1966: Henry Beecher publishes article "Ethics and Clinical Research" in The New England Journal of Medicine
1967: John Fletcher publishes "Human Experimentation: Ethics in the Consent Situation"
1968: Senator Walter Mondale hearings
1968: M.H. Pappworth publishes Human Guinea Pigs: Experimentation on Man
1969: Hastings Center founded
1970: Paul Ramsey: The Patient as Person
1970s: Joint Commission on Accreditation of Healthcare Organizations begins defining patients' rights and standards for organizational ethics at hospitals
1970: Kennedy Institute of Ethics founded at Georgetown University
1971: Zimbardo Mock Prison Experiment at Stanford University-psychological research
1972: Patients Bill of Rights
1972: Unethical syphilis study in Tuskegee exposed in Washington Star
1973: Kennedy hearings
1974: National Commission for the Protection of Human Subjects established in the U.S.
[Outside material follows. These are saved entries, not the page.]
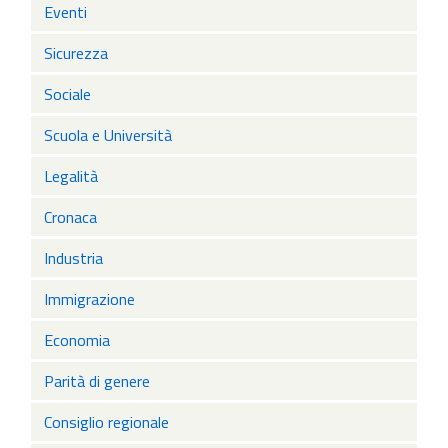
Eventi
Sicurezza
Sociale
Scuola e Università
Legalità
Cronaca
Industria
Immigrazione
Economia
Parità di genere
Consiglio regionale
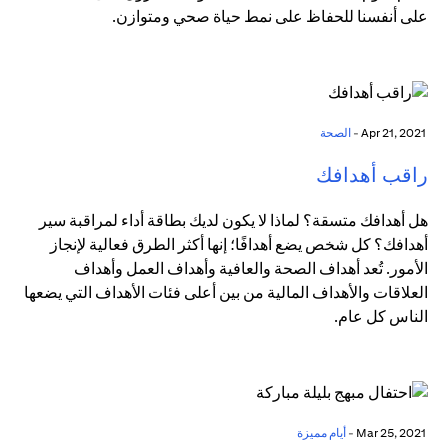
على أنفسنا للحفاظ على نمط حياة صحي ومتوازن.
Apr 21, 2021 -
الصحة
راقب أهدافك
هل أهدافك متسقة؟ لماذا لا يكون لديك بطاقة أداء لمراقبة سير
أهدافك؟ كل شخص يضع أهدافًا؛ إنها أكثر الطرق فعالية لإنجاز
الأمور. تُعد أهداف الصحة والعافية وأهداف العمل وأهداف
العلاقات والأهداف المالية من بين أعلى فئات الأهداف التي يضعها
الناس كل عام.
Mar 25, 2021 -
أيام مميزة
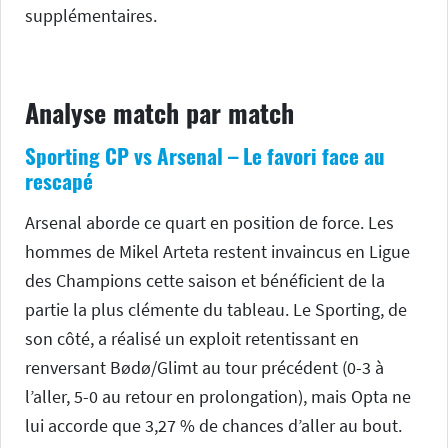
supplémentaires.
Analyse match par match
Sporting CP vs Arsenal – Le favori face au
rescapé
Arsenal aborde ce quart en position de force. Les
hommes de Mikel Arteta restent invaincus en Ligue
des Champions cette saison et bénéficient de la
partie la plus clémente du tableau. Le Sporting, de
son côté, a réalisé un exploit retentissant en
renversant Bødø/Glimt au tour précédent (0-3 à
l’aller, 5-0 au retour en prolongation), mais Opta ne
lui accorde que 3,27 % de chances d’aller au bout.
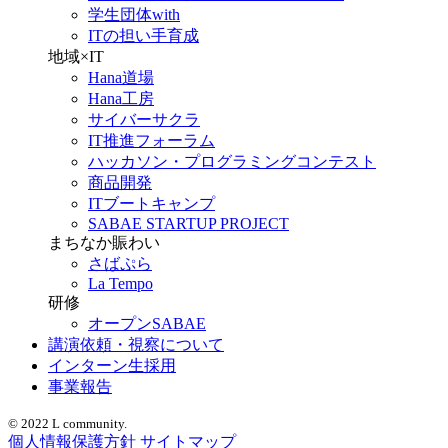
学生団体with
ITの担い手育成
地域×IT
Hana道場
Hana工房
サイバーサクラ
IT推進フォーラム
ハッカソン・プログラミングコンテスト
商品開発
ITブートキャンプ
SABAE STARTUP PROJECT
まちなか賑わい
さばぷら
La Tempo
研修
オープンSABAE
講演依頼・視察について
インターン生採用
事業報告
© 2022 L community.
個人情報保護方針
サイトマップ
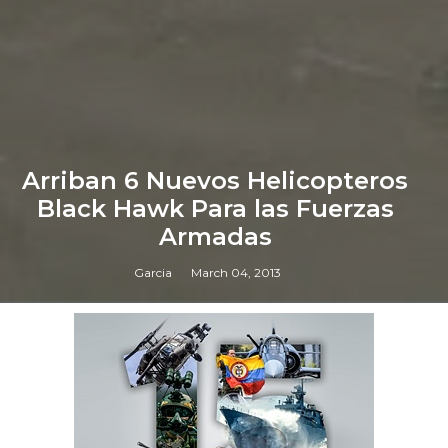
Arriban 6 Nuevos Helicopteros
Black Hawk Para las Fuerzas
Armadas
Garcia
March 04, 2013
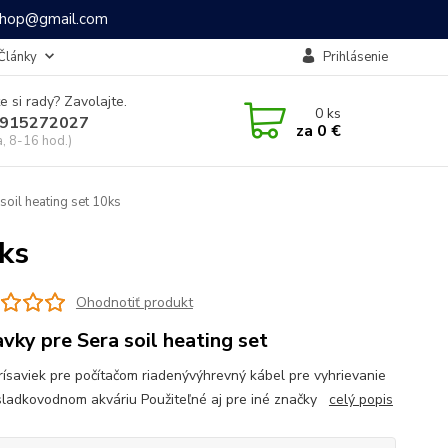
ashop@gmail.com
Články
Prihlásenie
e si rady? Zavolajte.
0
ks
915272027
za
0 €
a, 8-16 hod.)
soil heating set 10ks
0ks
Ohodnotiť produkt
avky pre Sera soil heating set
rísaviek pre počítačom riadenývýhrevný kábel pre vyhrievanie
sladkovodnom akváriu Použiteľné aj pre iné značky
celý popis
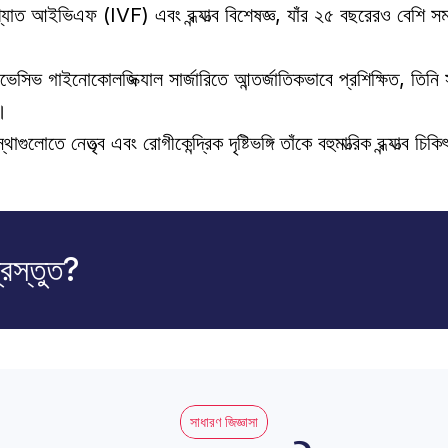
্যাত আইভিএফ (IVF) এবং বন্ধ্যাত্ব বিশেষজ্ঞ, যাঁর ২৫ বছরেরও বেশি স
সিভ গাইনোকোলজিক্যাল সার্জারিতে আন্তর্জাতিকভাবে প্রশিক্ষিত, তিনি সর্বাধু
। 
্থাগুলোতে নেতৃত্ব এবং রোগীকেন্দ্রিক দৃষ্টিভঙ্গি তাঁকে বহুমাত্রিক বন্ধ্যাত্ব চ
্রস্তুত?
সাধারণ জিজ্ঞাসা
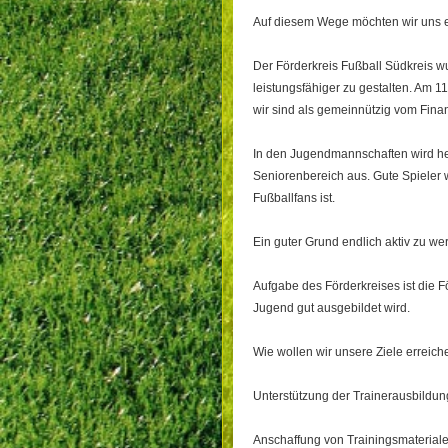
Auf diesem Wege möchten wir uns ei
Der Förderkreis Fußball Südkreis w
leistungsfähiger zu gestalten. Am 1
wir sind als gemeinnützig vom Fin
In den Jugendmannschaften wird herv
Seniorenbereich aus. Gute Spieler 
Fußballfans ist.
Ein guter Grund endlich aktiv zu we
Aufgabe des Förderkreises ist die 
Jugend gut ausgebildet wird.
Wie wollen wir unsere Ziele erreich
Unterstützung der Trainerausbildun
Anschaffung von Trainingsmaterialen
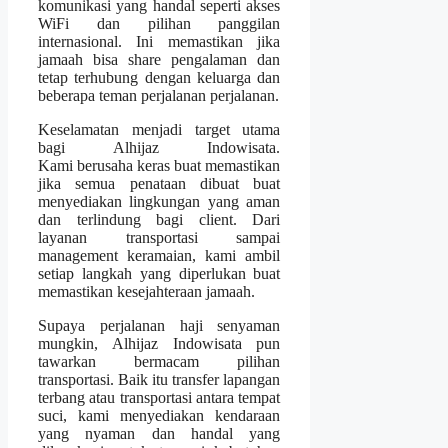
komunikasi yang handal seperti akses
WiFi dan pilihan panggilan
internasional. Ini memastikan jika
jamaah bisa share pengalaman dan
tetap terhubung dengan keluarga dan
beberapa teman perjalanan perjalanan.
Keselamatan menjadi target utama
bagi Alhijaz Indowisata.
Kami berusaha keras buat memastikan
jika semua penataan dibuat buat
menyediakan lingkungan yang aman
dan terlindung bagi client. Dari
layanan transportasi sampai
management keramaian, kami ambil
setiap langkah yang diperlukan buat
memastikan kesejahteraan jamaah.
Supaya perjalanan haji senyaman
mungkin, Alhijaz Indowisata pun
tawarkan bermacam pilihan
transportasi. Baik itu transfer lapangan
terbang atau transportasi antara tempat
suci, kami menyediakan kendaraan
yang nyaman dan handal yang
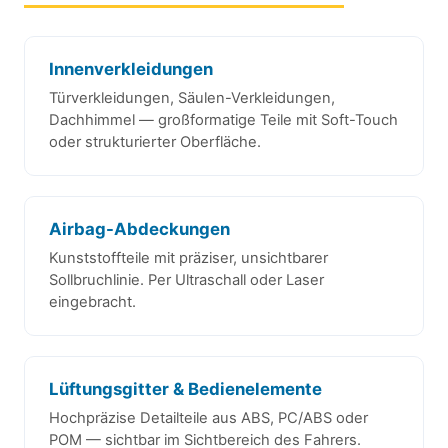
Innenverkleidungen
Türverkleidungen, Säulen-Verkleidungen,
Dachhimmel — großformatige Teile mit Soft-Touch
oder strukturierter Oberfläche.
Airbag-Abdeckungen
Kunststoffteile mit präziser, unsichtbarer
Sollbruchlinie. Per Ultraschall oder Laser
eingebracht.
Lüftungsgitter & Bedienelemente
Hochpräzise Detailteile aus ABS, PC/ABS oder
POM — sichtbar im Sichtbereich des Fahrers.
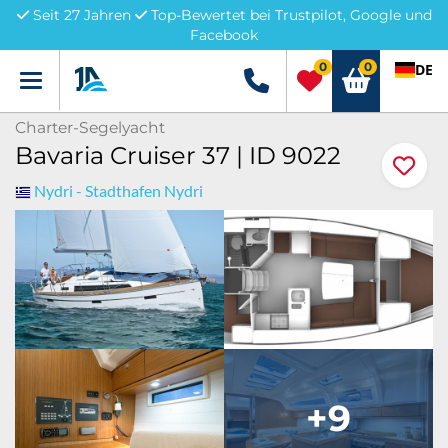
Seit 27 Jahren
Top-Bewertet bei Trustpilot, Google und
Facebook
0
0
DE
Menü
+49 5741 3222690
Charter-Segelyacht
Bavaria Cruiser 37 | ID 9022
Nydri - Stadthafen Nydri
+9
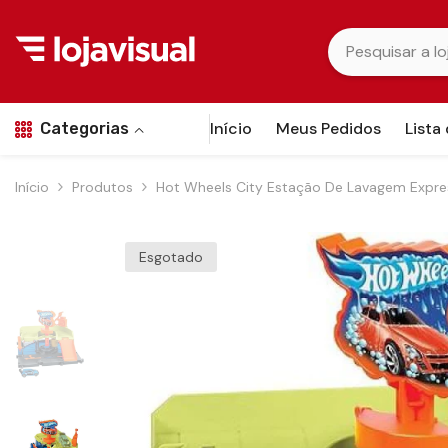
Pular para o conteúdo
Início
Meus Pedidos
Lista
Categorias
Início
Produtos
Hot Wheels City Estação De Lavagem Expre
Esgotado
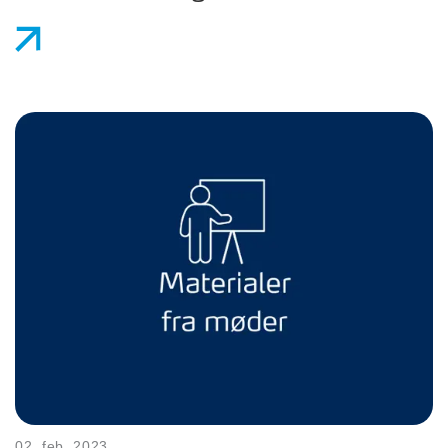
02. feb. 2023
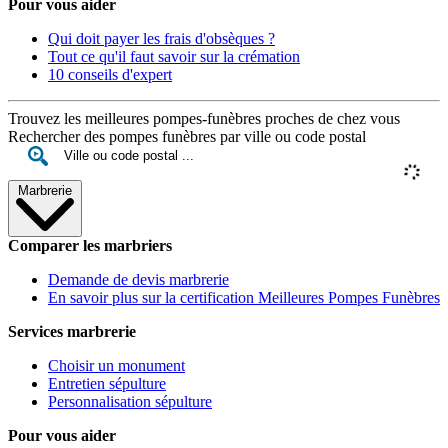
Pour vous aider
Qui doit payer les frais d'obsèques ?
Tout ce qu'il faut savoir sur la crémation
10 conseils d'expert
Trouvez les meilleures pompes-funèbres proches de chez vous
Rechercher des pompes funèbres par ville ou code postal
Marbrerie
Comparer les marbriers
Demande de devis marbrerie
En savoir plus sur la certification Meilleures Pompes Funèbres
Services marbrerie
Choisir un monument
Entretien sépulture
Personnalisation sépulture
Pour vous aider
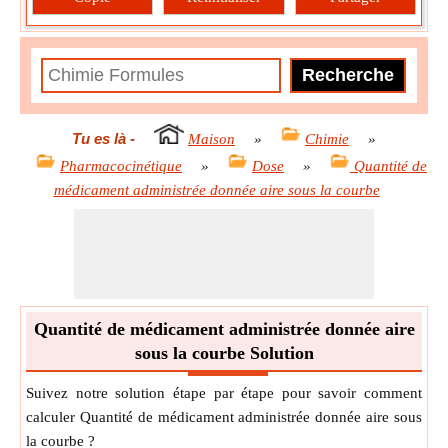
Tu es là
-
Maison
»
Chimie
»
Pharmacocinétique
»
Dose
»
Quantité de
médicament administrée donnée aire sous la courbe
Quantité de médicament administrée donnée aire
sous la courbe Solution
Suivez notre solution étape par étape pour savoir comment
calculer Quantité de médicament administrée donnée aire sous
la courbe ?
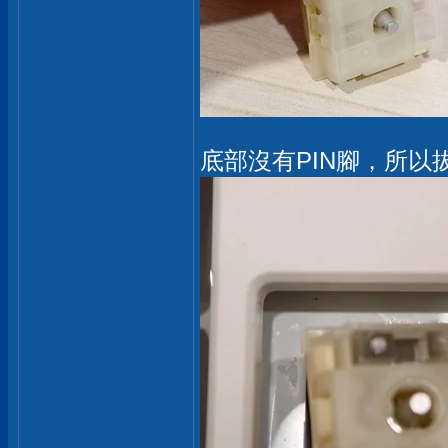
底部沒有PIN腳，所以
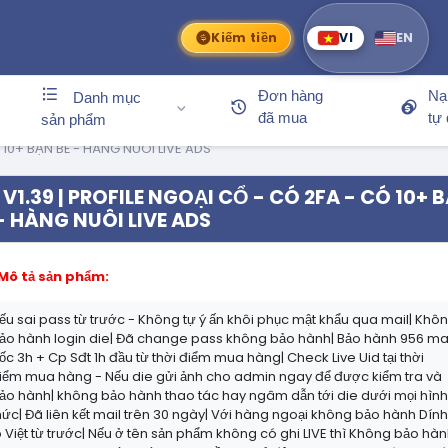
Kiếm tiền
VI
EN
Đơn hàng
Nạ
Danh mục
đã mua
tự
sản phẩm
 10+ BẠN BÈ - HÀNG NUÔI LIVE ADS
V1.39 | PROFILE NGOẠI CỔ - CÓ 2FA - CÓ 10+ 
- HÀNG NUÔI LIVE ADS
Mô tả sản phẩm:
ếu sai pass từ trước - Không tự ý ấn khôi phục mật khẩu qua mail| Khô
ảo hành login die| Đã change pass không bảo hành| Bảo hành 956 ma
ốc 3h + Cp Sđt 1h đầu từ thời điểm mua hàng| Check Live Uid tại thời
iểm mua hàng - Nếu die gửi ảnh cho admin ngay để được kiểm tra và
ảo hành| không bảo hành thao tác hay ngâm dẫn tới die dưới mọi hìn
hức| Đã liên kết mail trên 30 ngày| Với hàng ngoại không bảo hành Dín
p Việt từ trước| Nếu ở tên sản phẩm không có ghi LIVE thì Không bảo hà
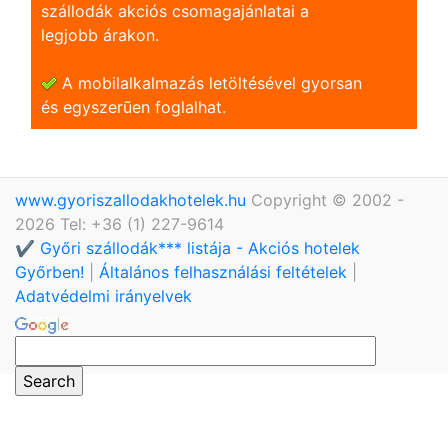
szállodák akciós csomagajánlatai a
legjobb árakon.
A mobilalkalmazás letöltésével gyorsan
és egyszerũen foglalhat.
www.gyoriszallodakhotelek.hu
Copyright © 2002 -
2026 Tel: +36 (1) 227-9614
✔️ Győri szállodák*** listája - Akciós hotelek
Győrben!
|
Általános felhasználási feltételek
|
Adatvédelmi irányelvek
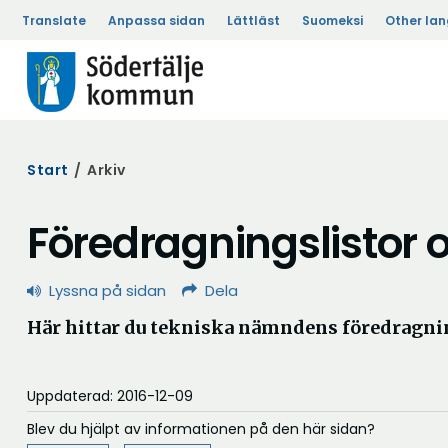
Translate
Anpassa sidan
Lättläst
Suomeksi
Other la
Start
/
Arkiv
Föredragningslistor o
Lyssna på sidan
Dela
Här hittar du tekniska nämndens föredragning
Uppdaterad: 2016-12-09
Blev du hjälpt av informationen på den här sidan?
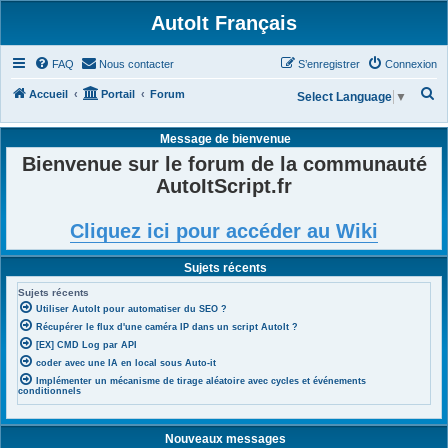
AutoIt Français
FAQ
Nous contacter
S’enregistrer
Connexion
R
Accueil
Portail
Forum
Select Language
▼
e
Message de bienvenue
c
Bienvenue sur le forum de la communauté
h
AutoItScript.fr
e
r
Cliquez ici pour accéder au Wiki
c
h
Sujets récents
e
Sujets récents
r
Utiliser AutoIt pour automatiser du SEO ?
Récupérer le flux d'une caméra IP dans un script AutoIt ?
[EX] CMD Log par API
coder avec une IA en local sous Auto-it
Implémenter un mécanisme de tirage aléatoire avec cycles et événements
conditionnels
Nouveaux messages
1977: World Psychiatric Association adopts the Declaration of Hawaii, the first code of ethics designed specifically for psychiatrists
1977: World Psychiatric Association establishes a Review Committee to investigate cases of the abuse of psychiatry wherever they might occur
1978: Belmont Report outlines ethical principles for the protection of human subjects in research.
1981: Title 45, Code of Federal Regulations, Part 46: Protection of Human Subjects regulations for all DHHS supported research in the United States
1990: First human somatic cell gene therapy trial-gene therapy for Severe Combined Immune Deficiency
1993: Guidelines for inclusion of women and minorities as subjects in clinical research in the U.S.
1993: President's Advisory Committee on Human Radiation Experiments appointed
1995: U.S. National Bioethics Advisory Commission established (www.bioethics.gov)
1996: Publication of the Final Report of the President's Advisory Committee on Human Radiation Experiments
1997: President Clinton apologizes for Tuskegee experiments.